======== SOURCE DOCUMENT ========

Talks

PhD Defense: Designing and Evaluating Capable, Safe, and Trustworthy Generative AI Systems

Neel Jain

IRB-4105 https://umd.zoom.us/j/4106837750?pwd=ZEZxbG9UT2dHMTNhK0MxbDQwbGwvZz09&omn=98770465780&jst=2

Monday, April 13, 2026, 4:00-5:30 pm

You are subscribed to this talk through .
You are watching this talk through .
You are subscribed to this talk. (unsubscribe, watch)
You are watching this talk. (unwatch, subscribe)
You are not subscribed to this talk. (watch, subscribe)

Abstract

Generative artificial intelligence (GenAI) systems have advanced rapidly throughout the 2020s, reshaping how people interact with technology in everyday life. As these systems are deployed more widely, it has become increasingly important to ensure that they are not only capable but also safe and trustworthy. Meeting this challenge requires progress across several dimensions, including robustness to adversarial misuse, trustworthy refusal behavior in non-adversarial settings, methods for evaluating models beyond conventional labeled benchmarks, and techniques for improving model capability to "chat'' under limited supervision. We investigate these challenges through a study of methods for designing and evaluating generative AI systems.

The first part examines the design of safe AI systems in adversarial settings. It studies discrete optimization methods for prompt-based attacks, with a focus on generating effective text inputs that expose model vulnerabilities. In this context, it introduces PEZ, an optimizer for generating adversarial prompts that also supports prompt optimization for broader applications such as image reconstruction and task specification. Building on this formulation, the dissertation presents a series of defenses against gradient-based prompt optimizers and discusses principled approaches for measuring attack success.

======== SUPPLIED INFORMATION ========

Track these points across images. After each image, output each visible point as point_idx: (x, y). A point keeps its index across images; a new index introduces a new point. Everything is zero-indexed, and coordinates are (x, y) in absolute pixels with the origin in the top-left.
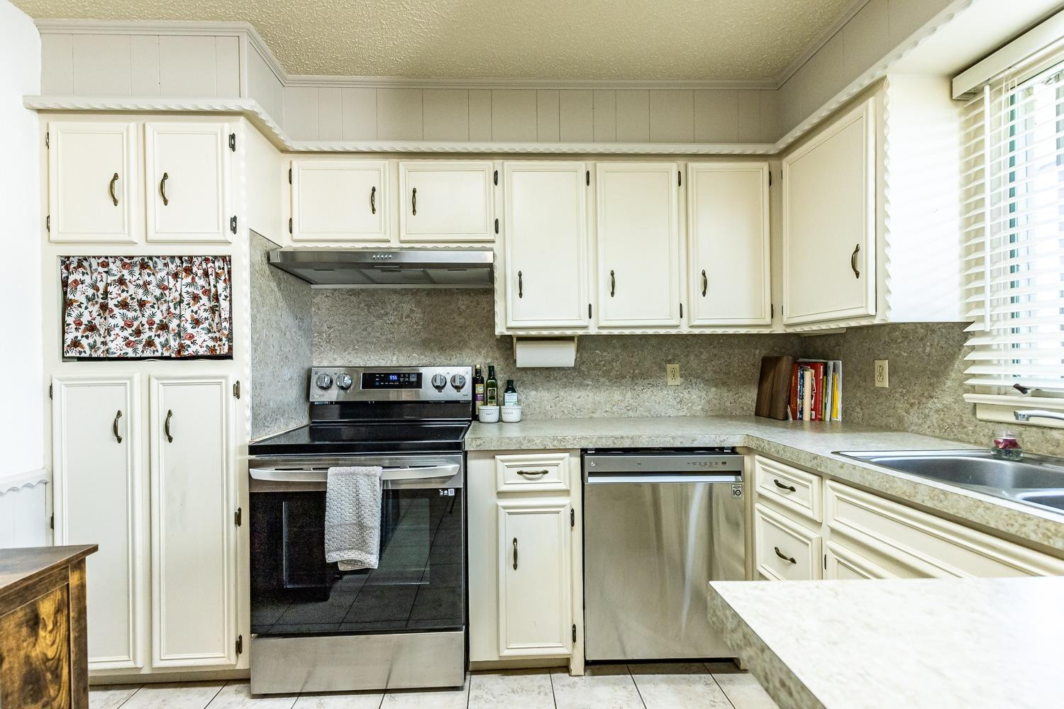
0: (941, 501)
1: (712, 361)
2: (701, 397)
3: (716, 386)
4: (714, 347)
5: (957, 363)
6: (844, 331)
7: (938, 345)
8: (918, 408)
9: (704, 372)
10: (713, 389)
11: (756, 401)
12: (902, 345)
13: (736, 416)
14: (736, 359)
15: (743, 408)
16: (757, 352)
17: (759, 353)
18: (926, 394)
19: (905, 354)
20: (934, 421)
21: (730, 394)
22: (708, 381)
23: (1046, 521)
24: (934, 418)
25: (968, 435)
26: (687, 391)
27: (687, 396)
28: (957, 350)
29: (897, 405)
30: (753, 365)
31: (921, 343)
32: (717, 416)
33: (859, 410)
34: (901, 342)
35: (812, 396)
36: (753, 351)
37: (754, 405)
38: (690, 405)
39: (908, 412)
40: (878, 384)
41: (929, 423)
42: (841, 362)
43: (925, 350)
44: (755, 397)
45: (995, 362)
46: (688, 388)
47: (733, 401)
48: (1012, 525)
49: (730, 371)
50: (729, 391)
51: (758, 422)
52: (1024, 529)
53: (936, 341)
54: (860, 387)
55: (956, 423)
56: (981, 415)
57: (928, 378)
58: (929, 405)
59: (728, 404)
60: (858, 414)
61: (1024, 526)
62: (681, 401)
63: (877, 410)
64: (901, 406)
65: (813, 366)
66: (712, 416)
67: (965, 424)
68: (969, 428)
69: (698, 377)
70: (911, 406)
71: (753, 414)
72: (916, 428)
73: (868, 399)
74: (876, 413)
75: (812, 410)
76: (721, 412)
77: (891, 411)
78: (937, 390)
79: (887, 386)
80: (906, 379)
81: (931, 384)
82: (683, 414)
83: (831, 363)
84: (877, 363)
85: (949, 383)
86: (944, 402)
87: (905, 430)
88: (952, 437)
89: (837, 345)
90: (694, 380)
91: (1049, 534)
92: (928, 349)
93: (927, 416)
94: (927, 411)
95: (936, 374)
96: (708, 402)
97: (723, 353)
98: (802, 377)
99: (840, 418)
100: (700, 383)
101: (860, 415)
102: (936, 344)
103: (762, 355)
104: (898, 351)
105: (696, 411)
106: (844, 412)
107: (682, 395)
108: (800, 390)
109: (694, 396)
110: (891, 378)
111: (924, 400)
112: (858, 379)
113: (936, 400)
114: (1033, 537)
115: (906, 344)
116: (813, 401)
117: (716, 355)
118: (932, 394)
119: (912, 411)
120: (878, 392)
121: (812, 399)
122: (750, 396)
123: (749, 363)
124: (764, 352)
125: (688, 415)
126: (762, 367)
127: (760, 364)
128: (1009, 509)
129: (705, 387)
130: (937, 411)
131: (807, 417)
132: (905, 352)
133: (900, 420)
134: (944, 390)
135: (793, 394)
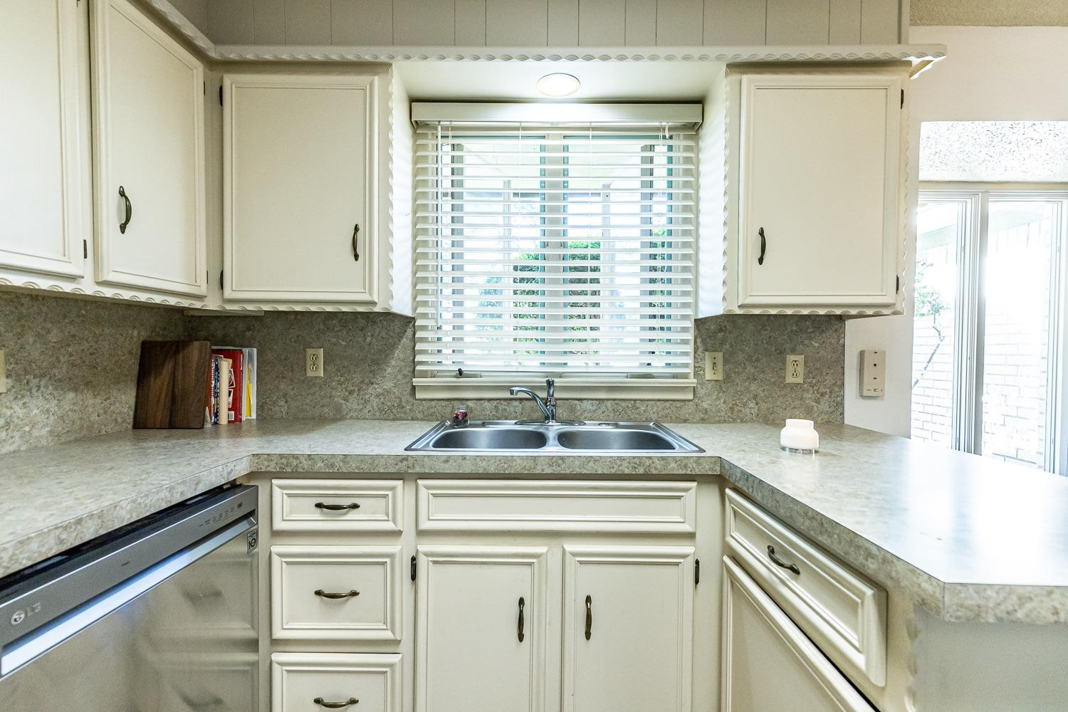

========
======== SUPPLIED INFORMATION ========

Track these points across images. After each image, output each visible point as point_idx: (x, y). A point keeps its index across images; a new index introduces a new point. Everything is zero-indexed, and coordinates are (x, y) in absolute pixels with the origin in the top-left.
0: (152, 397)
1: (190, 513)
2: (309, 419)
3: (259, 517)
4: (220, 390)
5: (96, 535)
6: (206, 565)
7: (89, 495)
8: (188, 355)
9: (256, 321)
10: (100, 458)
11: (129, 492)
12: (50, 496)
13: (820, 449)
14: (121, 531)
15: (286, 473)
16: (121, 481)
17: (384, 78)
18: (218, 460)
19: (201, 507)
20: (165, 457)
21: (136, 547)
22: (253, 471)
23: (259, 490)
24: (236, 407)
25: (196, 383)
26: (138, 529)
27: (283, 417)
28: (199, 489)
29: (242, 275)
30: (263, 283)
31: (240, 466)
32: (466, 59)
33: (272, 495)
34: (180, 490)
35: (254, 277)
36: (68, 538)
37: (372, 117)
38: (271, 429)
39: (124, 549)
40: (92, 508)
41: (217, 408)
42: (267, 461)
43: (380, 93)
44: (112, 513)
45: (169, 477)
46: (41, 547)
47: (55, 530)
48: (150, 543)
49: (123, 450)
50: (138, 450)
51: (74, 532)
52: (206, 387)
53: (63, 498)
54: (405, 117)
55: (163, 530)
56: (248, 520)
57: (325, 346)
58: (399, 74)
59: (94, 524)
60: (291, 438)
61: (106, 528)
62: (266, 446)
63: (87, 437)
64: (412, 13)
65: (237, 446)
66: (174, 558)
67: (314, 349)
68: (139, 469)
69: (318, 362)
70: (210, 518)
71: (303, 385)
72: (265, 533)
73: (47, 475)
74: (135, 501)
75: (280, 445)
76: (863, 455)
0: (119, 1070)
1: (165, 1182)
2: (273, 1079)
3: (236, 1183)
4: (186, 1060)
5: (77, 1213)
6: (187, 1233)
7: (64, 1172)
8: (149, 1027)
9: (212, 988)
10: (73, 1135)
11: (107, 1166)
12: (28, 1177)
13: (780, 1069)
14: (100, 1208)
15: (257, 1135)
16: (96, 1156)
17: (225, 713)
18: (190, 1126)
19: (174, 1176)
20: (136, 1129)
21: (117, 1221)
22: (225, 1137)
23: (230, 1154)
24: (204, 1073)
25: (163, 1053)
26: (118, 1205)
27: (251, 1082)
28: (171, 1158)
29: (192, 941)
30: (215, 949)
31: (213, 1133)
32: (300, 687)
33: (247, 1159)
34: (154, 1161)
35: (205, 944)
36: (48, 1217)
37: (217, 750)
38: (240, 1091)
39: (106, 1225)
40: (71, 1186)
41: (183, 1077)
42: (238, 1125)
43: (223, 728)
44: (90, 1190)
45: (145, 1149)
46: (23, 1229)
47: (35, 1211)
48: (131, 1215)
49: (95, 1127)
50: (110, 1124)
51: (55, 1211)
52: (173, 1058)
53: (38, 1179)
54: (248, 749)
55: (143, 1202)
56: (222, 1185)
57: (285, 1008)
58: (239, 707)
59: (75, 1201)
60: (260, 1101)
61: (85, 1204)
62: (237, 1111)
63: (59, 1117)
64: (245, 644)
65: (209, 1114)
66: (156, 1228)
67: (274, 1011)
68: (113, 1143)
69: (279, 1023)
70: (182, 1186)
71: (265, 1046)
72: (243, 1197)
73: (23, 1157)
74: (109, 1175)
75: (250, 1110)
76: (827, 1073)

========

● EXERCISE INSTRUCTIONS:
1. According to the talk announcement, what is the name of the optimizer introduced in the first part of the dissertation?
2. Repeat the part of the talk announcement that opens with the words containing "PhD Defense: Designing" and closes with "to this talk through .".

● TASK-BY-TASK ANSWERS:
1. PEZ

2.
PhD Defense: Designing and Evaluating Capable, Safe, and Trustworthy Generative AI Systems

Neel Jain

IRB-4105 https://umd.zoom.us/j/4106837750?pwd=ZEZxbG9UT2dHMTNhK0MxbDQwbGwvZz09&omn=98770465780&jst=2

Monday, April 13, 2026, 4:00-5:30 pm

You are subscribed to this talk through .